## TASKS AND EXERCISES
1) Decide whether each statement below agrees with the home networking article, answering yes or no and quoting the article's deciding words. (a) Cisco paid $120m for Pure Networks. (b) Linksys had shipped 70 million wireless devices as of January. (c) Cisco acquired Celeno Communications.
2) Return the part of the home networking article starting with "Both investments were" and going on through "shared broadband connection.", copied word for word.

(EXERCISE PASSAGE Opens)

Five and a half years after its $500m acquisition of Linksys, Cisco made two interesting investments in the home networking space last month, buying Pure Networks and investing in Celeno Communications.

 

Both investments were designed to address the next stage of home networking beyond the current model, dubbed “Home Networking 1.0”, where home networks link PCs and peripherals with a shared broadband connection.

 

Linksys has been very successful in helping to deliver this version of home networking – at the CES show in January Greg Memo, vice president and general manager, Linksys Consumer Business Organisation, said it had shipped 70 million wireless devices as of October last year.

 

But just as Cisco has sought to define and implement a vision of “intelligent networking” at the corporate level, it is trying to take the concept to the home market through Linksys.

 

This explains Cisco’s $120m acquisition of Pure Networks, which specialises in home network management. In addition, Pure has been providing the software used in Linksys Easy Link Advisor (LELA), which is designed to help consumers set up, manage and secure a home network.

 

Cisco said the acquisition would lead to further development of the LELA platform to “serve as the base for new multimedia-enabled applications, tools and capabilities” as the shift from Home Networking 1.0 to Home Networking 2.0 leads to “a multitude of disparate network devices, applications and services that are connected to one another”. 

 

Using Pure Networks’ management software and Home Network Administration Protocol, Cisco believes it can make devices such as digital cameras and media players intelligent enough to recognise and talk to each other over a home network without going through a PC.

(EXERCISE PASSAGE Closes)
(INPUT DATA Opens)

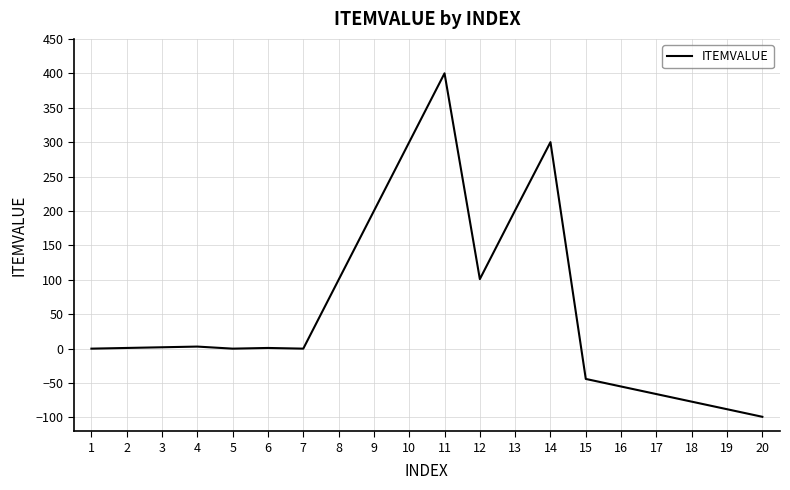

What is the difference between the maximum and minimum values?

499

(INPUT DATA Closes)

## SOLUTIONS BELOW
1)
(a) Yes: "This explains Cisco’s $120m acquisition of Pure Networks"
(b) No: "it had shipped 70 million wireless devices as of October last year"
(c) No: "buying Pure Networks and investing in Celeno Communications"

2)
Both investments were designed to address the next stage of home networking beyond the current model, dubbed “Home Networking 1.0”, where home networks link PCs and peripherals with a shared broadband connection.